▶ Information supplied:
-- Opening Marker --

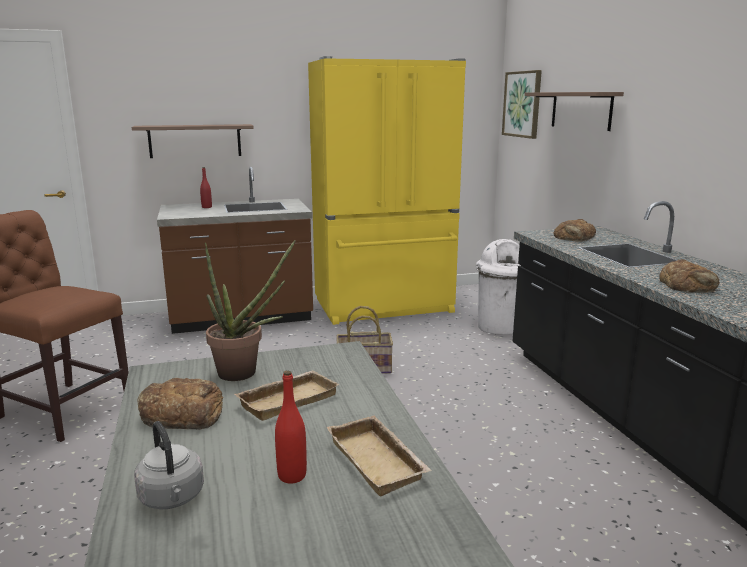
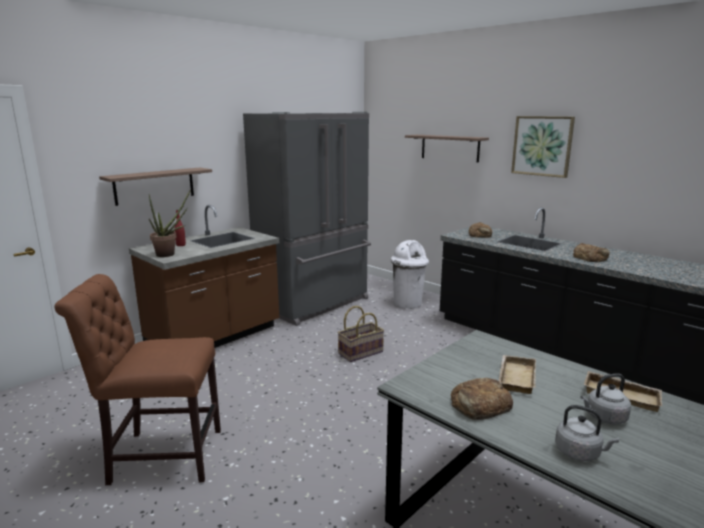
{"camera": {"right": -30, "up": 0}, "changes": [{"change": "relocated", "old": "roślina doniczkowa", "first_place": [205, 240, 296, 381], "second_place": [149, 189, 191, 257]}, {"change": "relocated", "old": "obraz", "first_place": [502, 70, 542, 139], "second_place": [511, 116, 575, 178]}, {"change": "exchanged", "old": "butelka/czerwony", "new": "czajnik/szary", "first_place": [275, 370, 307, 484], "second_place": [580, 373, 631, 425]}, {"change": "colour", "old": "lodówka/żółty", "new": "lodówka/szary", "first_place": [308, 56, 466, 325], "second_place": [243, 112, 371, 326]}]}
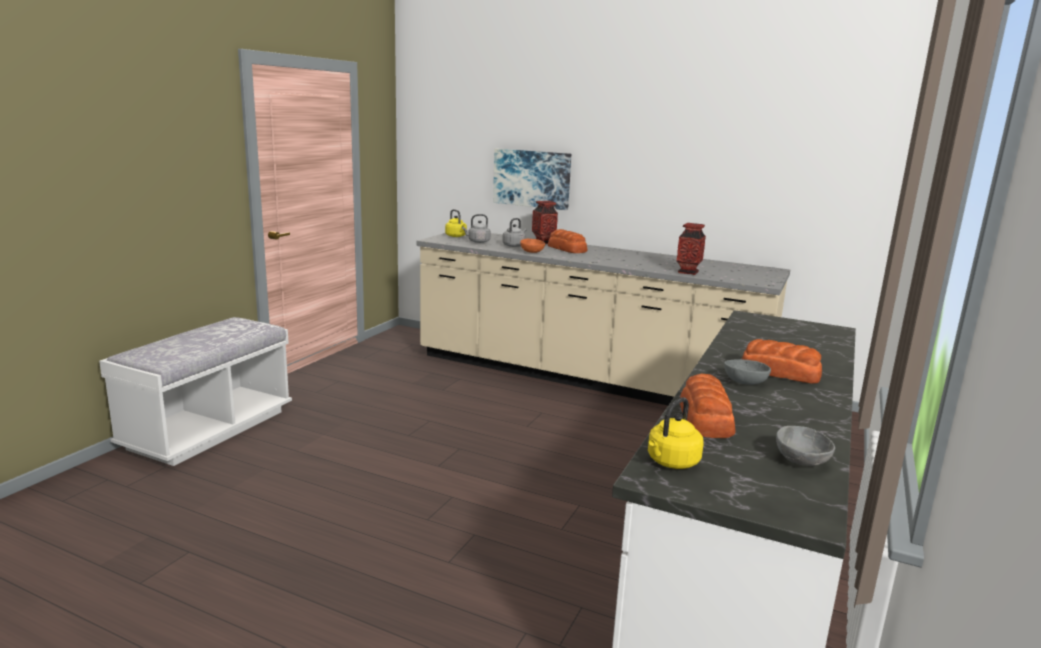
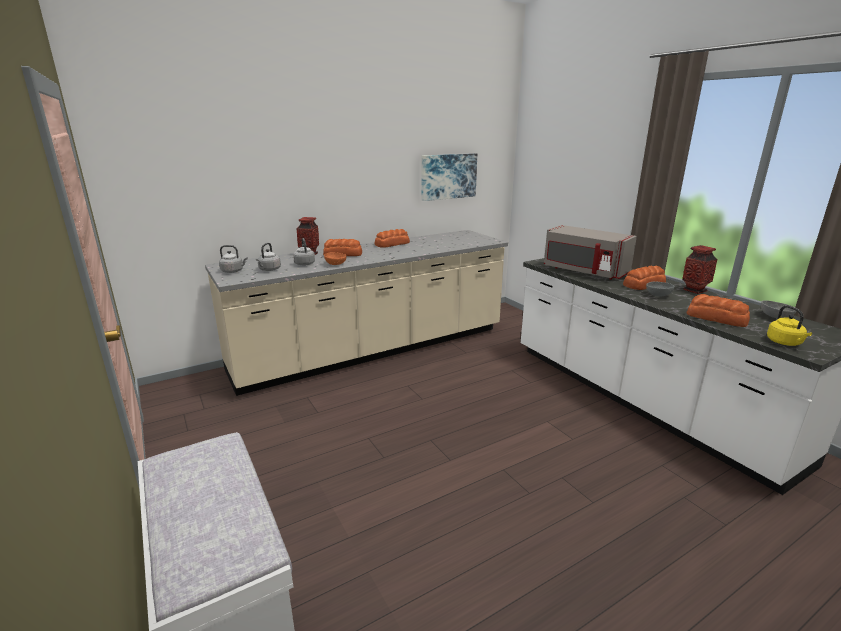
{"camera": {"right": -55, "up": 5}, "changes": [{"change": "appeared", "new": "chleb", "second_place": [375, 229, 410, 248]}, {"change": "appeared", "new": "mikrofalówka/szary", "second_place": [544, 225, 637, 280]}, {"change": "relocated", "old": "obraz", "first_place": [493, 149, 571, 210], "second_place": [421, 153, 477, 201]}, {"change": "relocated", "old": "wazon", "first_place": [677, 223, 706, 275], "second_place": [682, 245, 717, 294]}, {"change": "colour", "old": "czajnik/żółty", "new": "czajnik/szary", "first_place": [445, 209, 467, 237], "second_place": [219, 245, 247, 273]}]}
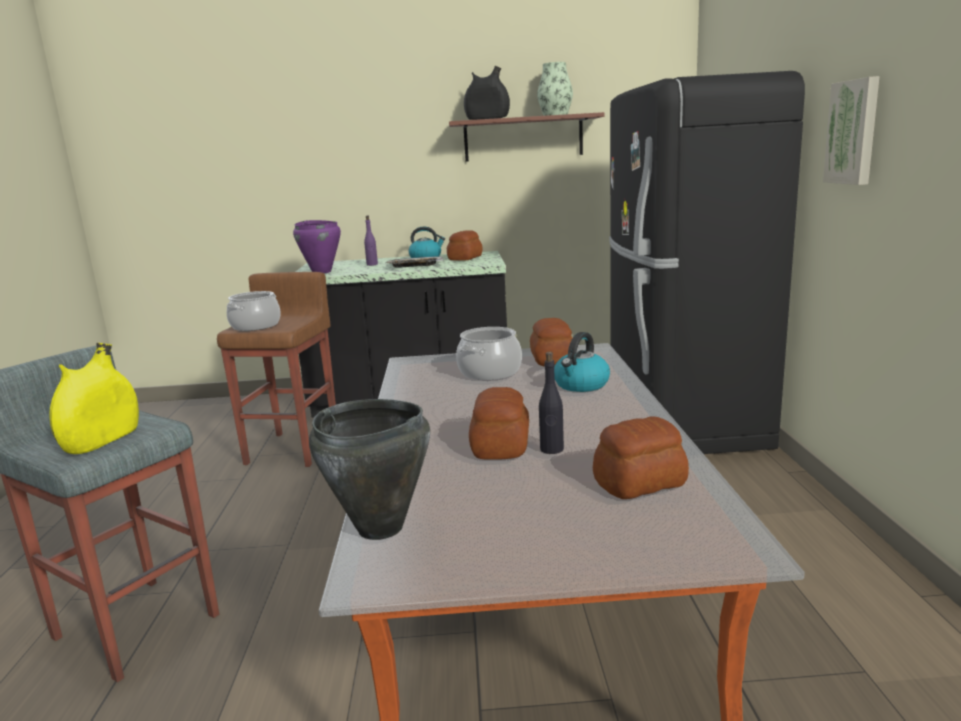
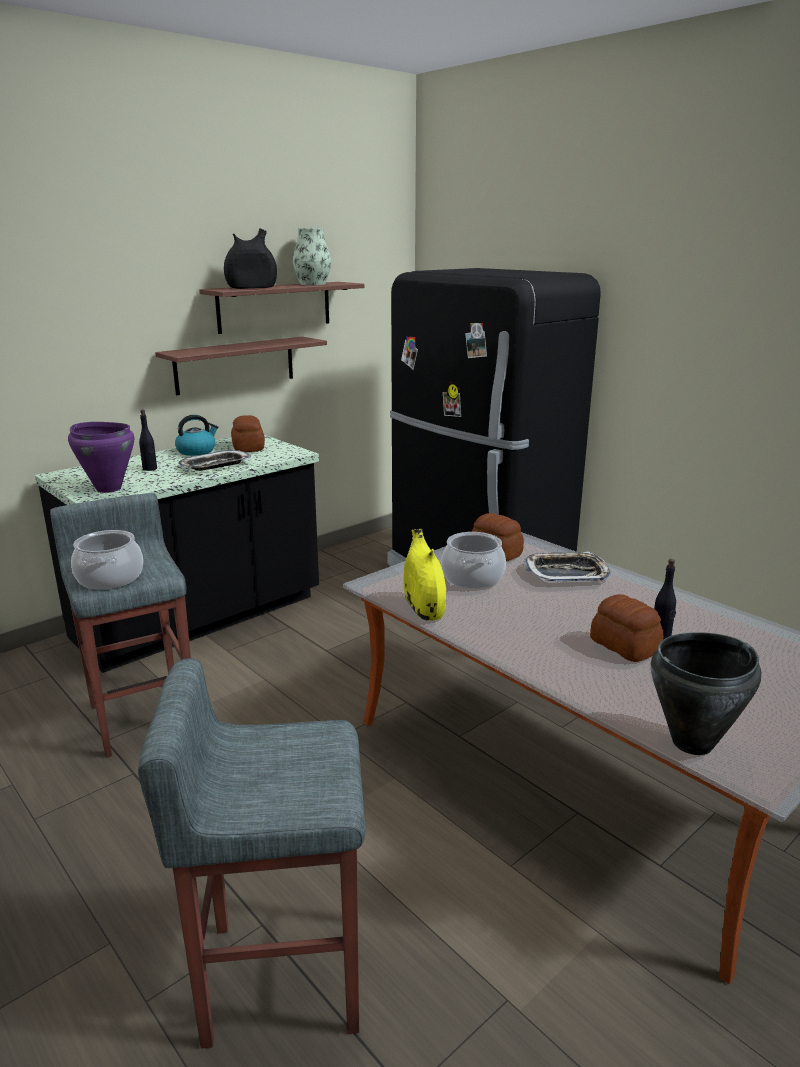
{"camera": {"right": -40, "up": 5}, "changes": [{"change": "missing", "old": "chleb", "first_place": [593, 416, 689, 499]}, {"change": "missing", "old": "obraz", "first_place": [823, 76, 880, 185]}, {"change": "appeared", "new": "półka", "second_place": [155, 337, 327, 395]}, {"change": "relocated", "old": "wazon/żółty", "first_place": [49, 343, 139, 454], "second_place": [403, 529, 446, 621]}, {"change": "exchanged", "old": "czajnik", "new": "taca", "first_place": [554, 332, 610, 392], "second_place": [523, 552, 611, 581]}, {"change": "colour", "old": "stołek/brązowy", "new": "stołek/szary", "first_place": [217, 272, 336, 467], "second_place": [50, 493, 191, 758]}, {"change": "colour", "old": "butelka/fioletowy", "new": "butelka/czarny", "first_place": [364, 216, 378, 266], "second_place": [139, 410, 157, 471]}]}
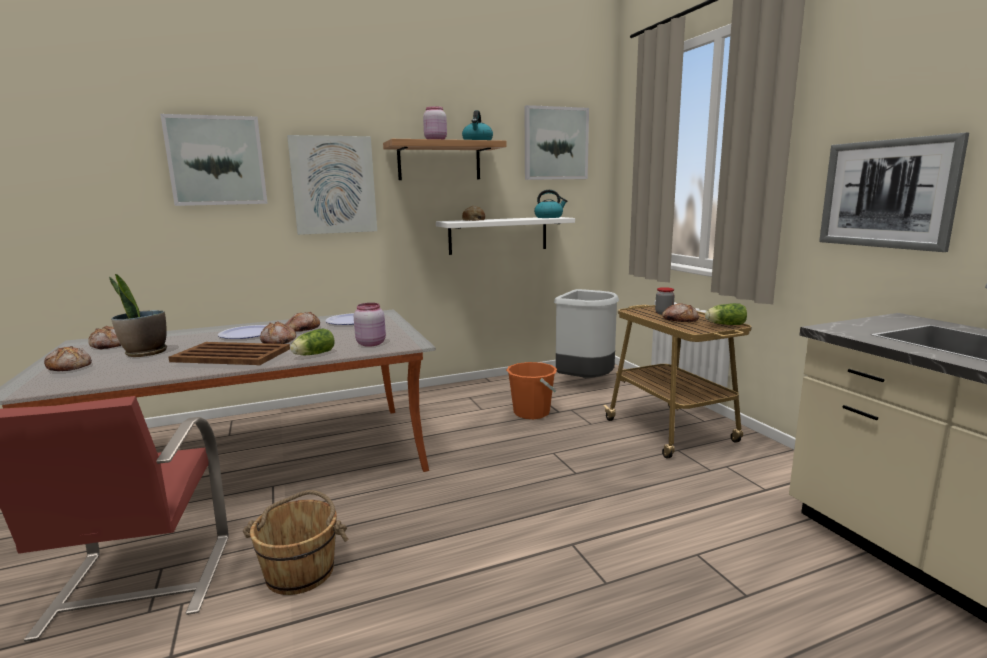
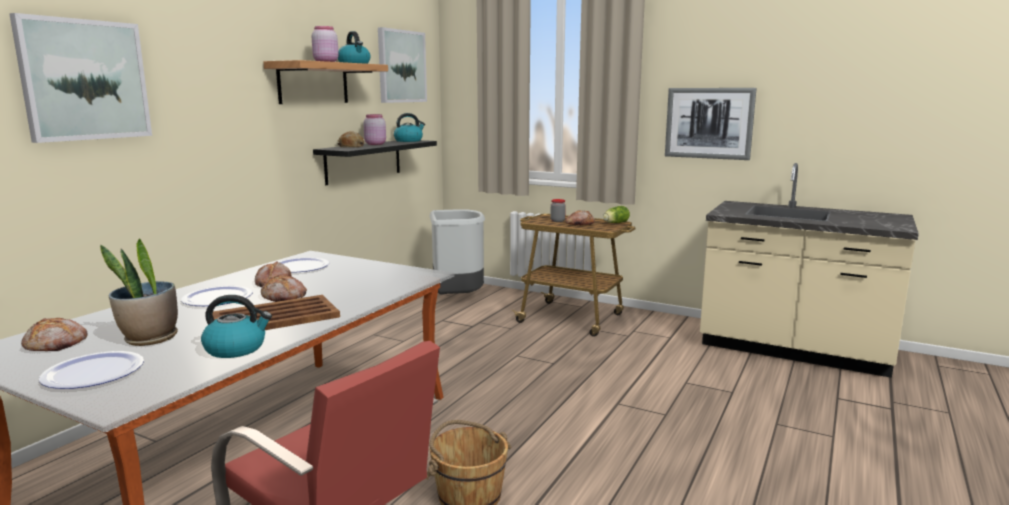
{"camera": {"right": -40, "up": 0}, "changes": [{"change": "missing", "old": "obraz", "first_place": [287, 135, 377, 235]}, {"change": "missing", "old": "sałata", "first_place": [290, 328, 335, 355]}, {"change": "missing", "old": "wiadro/pomarańczowy", "first_place": [506, 362, 557, 419]}, {"change": "appeared", "new": "czajnik", "second_place": [201, 295, 272, 358]}, {"change": "relocated", "old": "słoik/różowy", "first_place": [354, 303, 386, 347], "second_place": [363, 114, 386, 145]}, {"change": "exchanged", "old": "chleb", "new": "talerz", "first_place": [44, 346, 92, 371], "second_place": [39, 351, 144, 389]}, {"change": "colour", "old": "półka/biały", "new": "półka/czarny", "first_place": [436, 217, 575, 255], "second_place": [313, 140, 437, 185]}]}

-- Closing Marker --

▶ To do: Without the pictures, transcribe the listing above exactly.

▶ Expected output:
{"camera": {"right": -30, "up": 0}, "changes": [{"change": "relocated", "old": "roślina doniczkowa", "first_place": [205, 240, 296, 381], "second_place": [149, 189, 191, 257]}, {"change": "relocated", "old": "obraz", "first_place": [502, 70, 542, 139], "second_place": [511, 116, 575, 178]}, {"change": "exchanged", "old": "butelka/czerwony", "new": "czajnik/szary", "first_place": [275, 370, 307, 484], "second_place": [580, 373, 631, 425]}, {"change": "colour", "old": "lodówka/żółty", "new": "lodówka/szary", "first_place": [308, 56, 466, 325], "second_place": [243, 112, 371, 326]}]}
{"camera": {"right": -55, "up": 5}, "changes": [{"change": "appeared", "new": "chleb", "second_place": [375, 229, 410, 248]}, {"change": "appeared", "new": "mikrofalówka/szary", "second_place": [544, 225, 637, 280]}, {"change": "relocated", "old": "obraz", "first_place": [493, 149, 571, 210], "second_place": [421, 153, 477, 201]}, {"change": "relocated", "old": "wazon", "first_place": [677, 223, 706, 275], "second_place": [682, 245, 717, 294]}, {"change": "colour", "old": "czajnik/żółty", "new": "czajnik/szary", "first_place": [445, 209, 467, 237], "second_place": [219, 245, 247, 273]}]}
{"camera": {"right": -40, "up": 5}, "changes": [{"change": "missing", "old": "chleb", "first_place": [593, 416, 689, 499]}, {"change": "missing", "old": "obraz", "first_place": [823, 76, 880, 185]}, {"change": "appeared", "new": "półka", "second_place": [155, 337, 327, 395]}, {"change": "relocated", "old": "wazon/żółty", "first_place": [49, 343, 139, 454], "second_place": [403, 529, 446, 621]}, {"change": "exchanged", "old": "czajnik", "new": "taca", "first_place": [554, 332, 610, 392], "second_place": [523, 552, 611, 581]}, {"change": "colour", "old": "stołek/brązowy", "new": "stołek/szary", "first_place": [217, 272, 336, 467], "second_place": [50, 493, 191, 758]}, {"change": "colour", "old": "butelka/fioletowy", "new": "butelka/czarny", "first_place": [364, 216, 378, 266], "second_place": [139, 410, 157, 471]}]}
{"camera": {"right": -40, "up": 0}, "changes": [{"change": "missing", "old": "obraz", "first_place": [287, 135, 377, 235]}, {"change": "missing", "old": "sałata", "first_place": [290, 328, 335, 355]}, {"change": "missing", "old": "wiadro/pomarańczowy", "first_place": [506, 362, 557, 419]}, {"change": "appeared", "new": "czajnik", "second_place": [201, 295, 272, 358]}, {"change": "relocated", "old": "słoik/różowy", "first_place": [354, 303, 386, 347], "second_place": [363, 114, 386, 145]}, {"change": "exchanged", "old": "chleb", "new": "talerz", "first_place": [44, 346, 92, 371], "second_place": [39, 351, 144, 389]}, {"change": "colour", "old": "półka/biały", "new": "półka/czarny", "first_place": [436, 217, 575, 255], "second_place": [313, 140, 437, 185]}]}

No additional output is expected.